Bitcoin and Ether rose in Wednesday morning trading in Asia, with all other non-stablecoin top 10 cryptocurrencies also gaining ground as China on Tuesday said it will relax some Covid rules in response to protests. The demonstrations started last week and spread to several cities, rattling capital markets around the world.
See related article: Bitcoin price follows slide in Asia equity markets amid growing China protests against Covid-19 lockdowns
- Bitcoin rose 1.5% to US$16,467 in the 24 hours to 8 a.m. in Hong Kong, while Ether gained 4.25% to trade at US$1,219, according to CoinMarketCap.
- Dogecoin saw the biggest gains in CoinMarketCap’s top 10 list, rising 6.75% to US$0.10, bringing its gains for the past seven days to 30%. Dogecoin has risen in recent weeks as long-time advocate Elon Musk hinted it may be used for payments in a revamp of the Twitter social media platform that he bought in late October.
- XRP rose 2.1% to change hands at US$0.39. The gains came despite Coinbase Global Inc., the largest U.S.-based crypto exchange, saying its wallets would no longer support XRP, as well as Bitcoin Cash and Stellar tokens, from January 2023 citing low usage.
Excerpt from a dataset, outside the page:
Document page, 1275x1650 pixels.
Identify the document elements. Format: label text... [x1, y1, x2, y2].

Investors seemed unconcerned by this as all three tokens gained over 1%.
- The total crypto market capitalization stood at US$834 billion, down 18% from US$1.023 trillion on Nov. 9, or before the FTX.com exchange filed for bankruptcy.
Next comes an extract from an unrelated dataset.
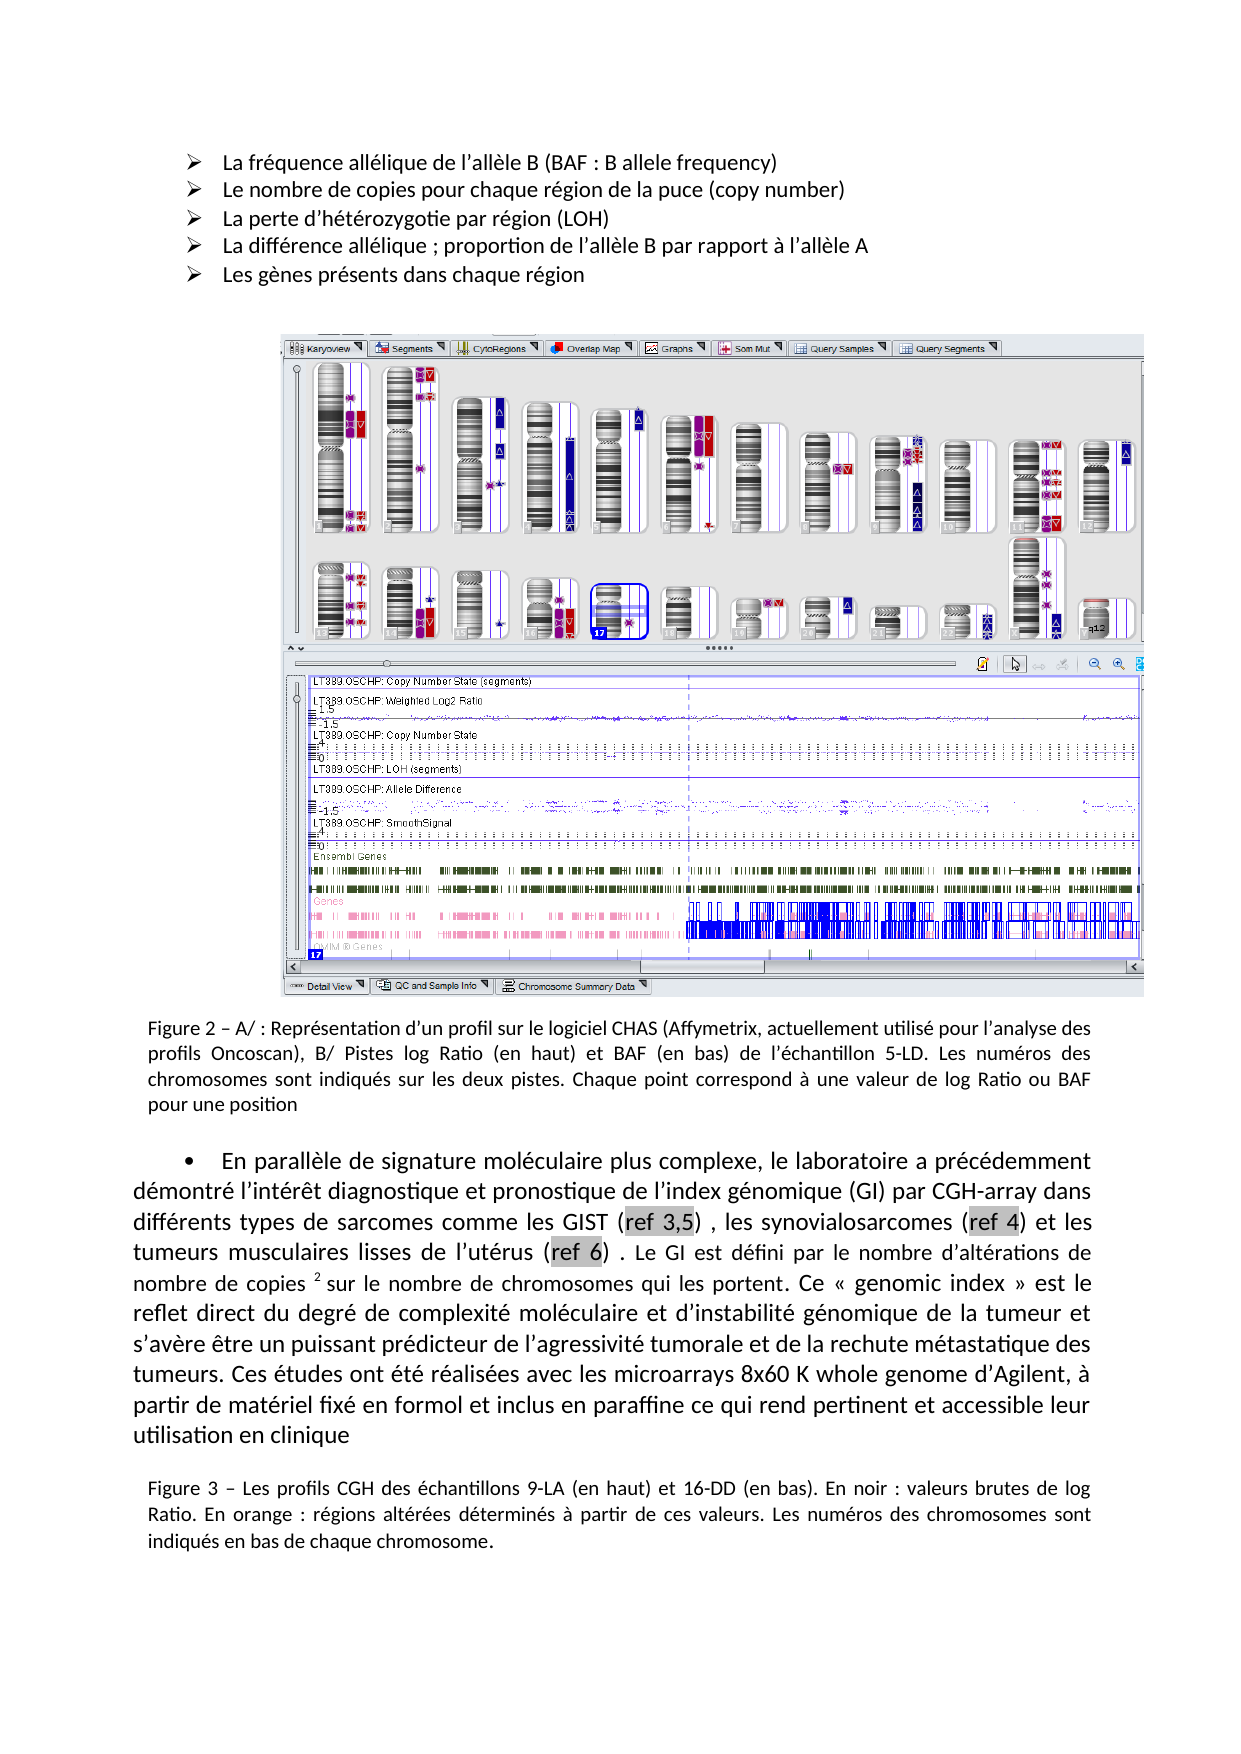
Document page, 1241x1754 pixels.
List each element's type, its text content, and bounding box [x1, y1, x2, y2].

- Trading volume in the past 24 hours fell 13.05% to US$43.27 billion.
- U.S. equities had a mixed Tuesday. The Dow Jones rose less than 0.1%, while the S&P 500 Index fell 0.2% and the Nasdaq Composite Index closed down 0.6% in a third straight day of losses for the latter two indexes.
- Investors are looking to Wednesday when the U.S. Federal Reserve Chair Jerome Powell will speak on the state of the economy and inflation. The Fed has raised interest rates by 75 basis points four times this year to slow inflation, but is expected to raise by 50 basis points in the Dec. 13-14 meeting.
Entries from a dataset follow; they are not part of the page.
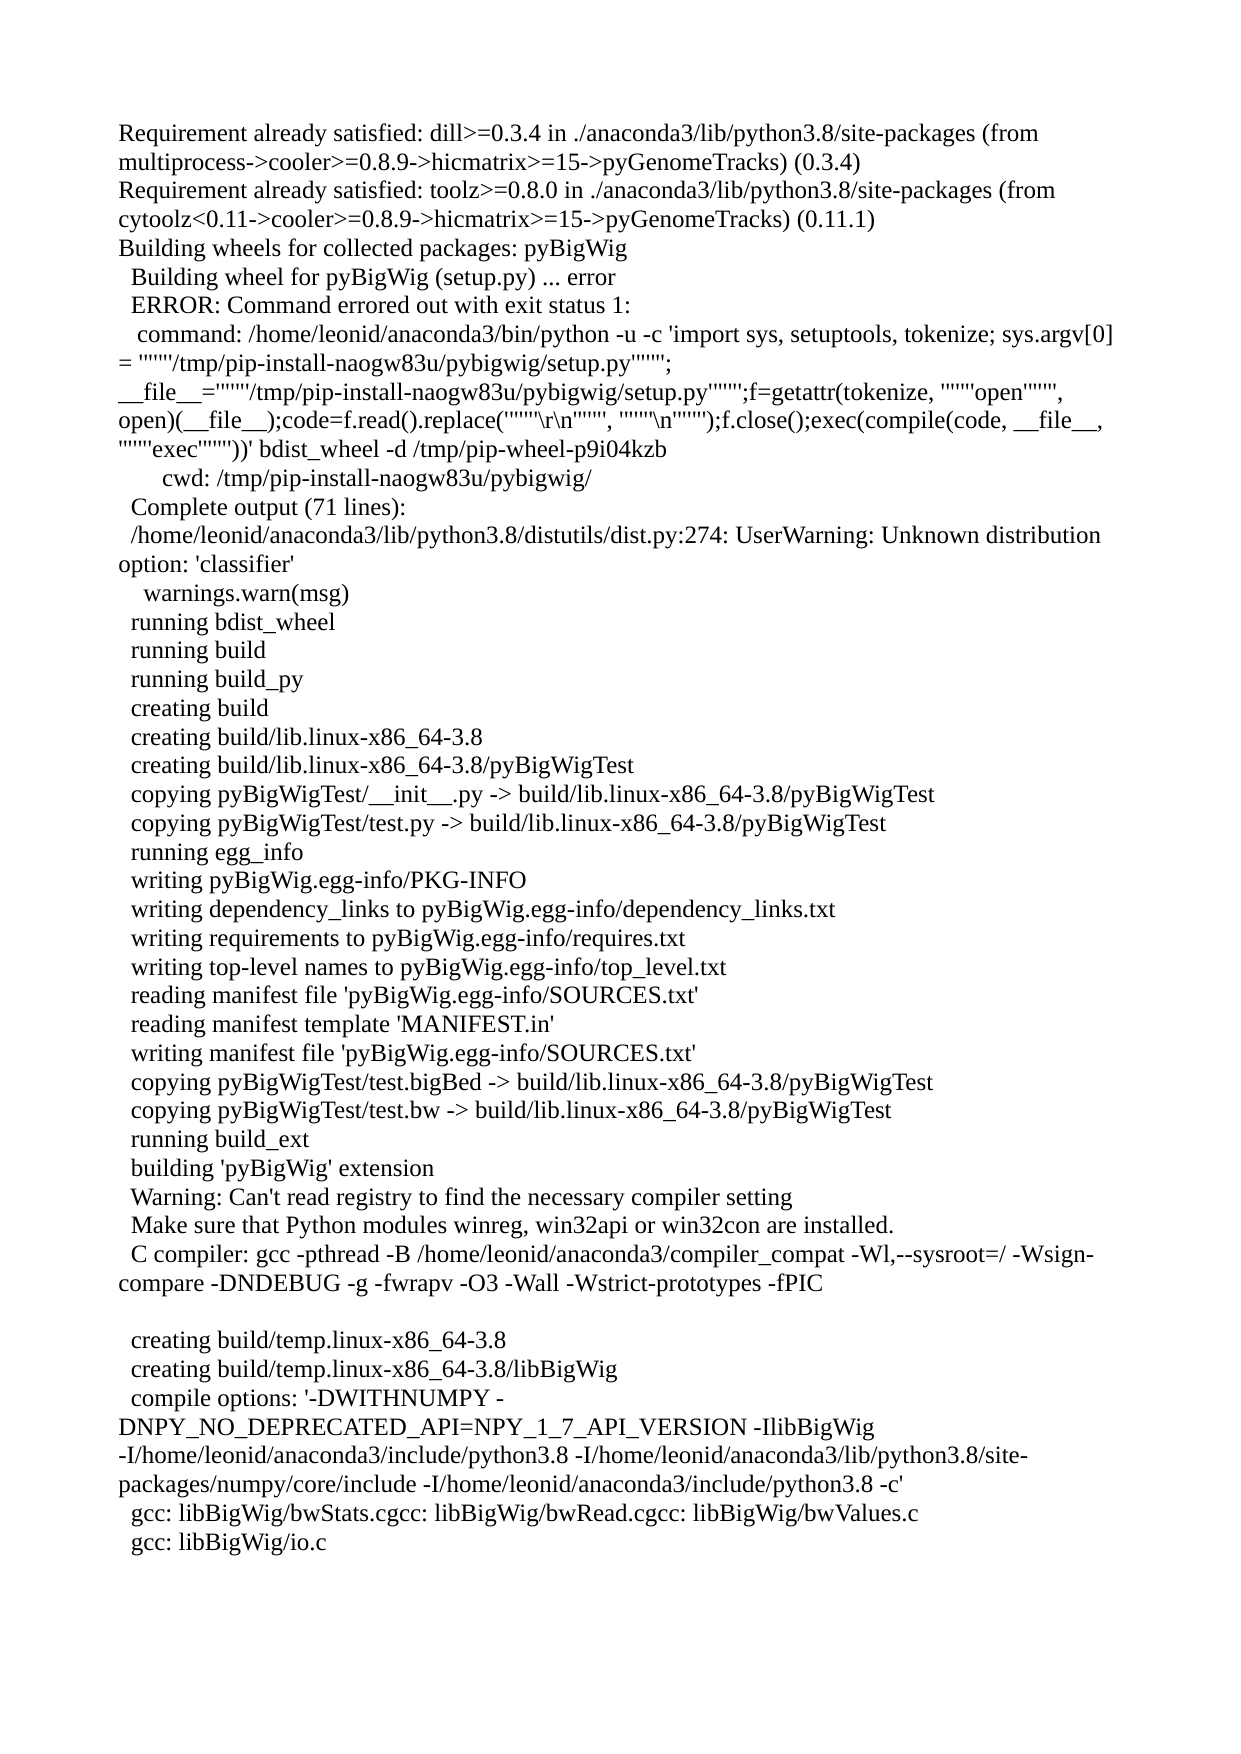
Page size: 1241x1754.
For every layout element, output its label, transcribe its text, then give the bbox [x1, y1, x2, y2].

text /home/leonid/anaconda3/lib/python3.8/distutils/dist.py:274: UserWarning: Unknown distribution option: 'classifier' [118, 521, 1122, 578]
text gcc: libBigWig/io.c [118, 1527, 1122, 1556]
text reading manifest template 'MANIFEST.in' [118, 1009, 1122, 1038]
text copying pyBigWigTest/test.bw -> build/lib.linux-x86_64-3.8/pyBigWigTest [118, 1096, 1122, 1124]
text Complete output (71 lines): [118, 492, 1122, 521]
text writing dependency_links to pyBigWig.egg-info/dependency_links.txt [118, 894, 1122, 923]
text running build_py [118, 664, 1122, 693]
text Warning: Can't read registry to find the necessary compiler setting [118, 1182, 1122, 1211]
text creating build/lib.linux-x86_64-3.8/pyBigWigTest [118, 751, 1122, 779]
text copying pyBigWigTest/test.py -> build/lib.linux-x86_64-3.8/pyBigWigTest [118, 808, 1122, 837]
text Building wheels for collected packages: pyBigWig [118, 233, 1122, 262]
text writing top-level names to pyBigWig.egg-info/top_level.txt [118, 952, 1122, 981]
text creating build/temp.linux-x86_64-3.8/libBigWig [118, 1354, 1122, 1383]
text copying pyBigWigTest/__init__.py -> build/lib.linux-x86_64-3.8/pyBigWigTest [118, 779, 1122, 808]
text C compiler: gcc -pthread -B /home/leonid/anaconda3/compiler_compat -Wl,--sysroot=/ -Wsign-compare -DNDEBUG -g -fwrapv -O3 -Wall -Wstrict-prototypes -fPIC [118, 1239, 1122, 1297]
text command: /home/leonid/anaconda3/bin/python -u -c 'import sys, setuptools, tokenize; sys.argv[0] = '"'"'/tmp/pip-install-naogw83u/pybigwig/setup.py'"'"'; __file__='"'"'/tmp/pip-install-naogw83u/pybigwig/setup.py'"'"';f=getattr(tokenize, '"'"'open'"'"', open)(__file__);code=f.read().replace('"'"'\r\n'"'"', '"'"'\n'"'"');f.close();exec(compile(code, __file__, '"'"'exec'"'"'))' bdist_wheel -d /tmp/pip-wheel-p9i04kzb [118, 319, 1122, 463]
text Make sure that Python modules winreg, win32api or win32con are installed. [118, 1211, 1122, 1239]
text running build_ext [118, 1124, 1122, 1153]
text gcc: libBigWig/bwStats.cgcc: libBigWig/bwRead.cgcc: libBigWig/bwValues.c [118, 1498, 1122, 1527]
text copying pyBigWigTest/test.bigBed -> build/lib.linux-x86_64-3.8/pyBigWigTest [118, 1067, 1122, 1096]
text Requirement already satisfied: toolz>=0.8.0 in ./anaconda3/lib/python3.8/site-packages (from cytoolz<0.11->cooler>=0.8.9->hicmatrix>=15->pyGenomeTracks) (0.11.1) [118, 176, 1122, 233]
text running build [118, 636, 1122, 664]
text Requirement already satisfied: dill>=0.3.4 in ./anaconda3/lib/python3.8/site-packages (from multiprocess->cooler>=0.8.9->hicmatrix>=15->pyGenomeTracks) (0.3.4) [118, 118, 1122, 176]
text writing manifest file 'pyBigWig.egg-info/SOURCES.txt' [118, 1038, 1122, 1067]
text Building wheel for pyBigWig (setup.py) ... error [118, 262, 1122, 291]
text ERROR: Command errored out with exit status 1: [118, 291, 1122, 319]
text reading manifest file 'pyBigWig.egg-info/SOURCES.txt' [118, 981, 1122, 1009]
text writing requirements to pyBigWig.egg-info/requires.txt [118, 923, 1122, 952]
text compile options: '-DWITHNUMPY -DNPY_NO_DEPRECATED_API=NPY_1_7_API_VERSION -IlibBigWig -I/home/leonid/anaconda3/include/python3.8 -I/home/leonid/anaconda3/lib/python3.8/site-packages/numpy/core/include -I/home/leonid/anaconda3/include/python3.8 -c' [118, 1383, 1122, 1498]
text writing pyBigWig.egg-info/PKG-INFO [118, 866, 1122, 894]
text cwd: /tmp/pip-install-naogw83u/pybigwig/ [118, 463, 1122, 492]
text creating build/temp.linux-x86_64-3.8 [118, 1326, 1122, 1354]
text running bdist_wheel [118, 607, 1122, 636]
text building 'pyBigWig' extension [118, 1153, 1122, 1182]
text running egg_info [118, 837, 1122, 866]
text creating build [118, 693, 1122, 722]
text creating build/lib.linux-x86_64-3.8 [118, 722, 1122, 751]
text warnings.warn(msg) [118, 578, 1122, 607]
- The Fed has been hiking interest rates since March this to try to slow inflation, raising them from near zero to a 15-year high of 3.75% to 4%, and have signaled that rates may end up exceeding 5%. The Fed has indicated it will continue to raise rates until inflation reaches a target range of 2%. The consumer price index showed inflation was running at 7.7% in October, down from 8.2% in September.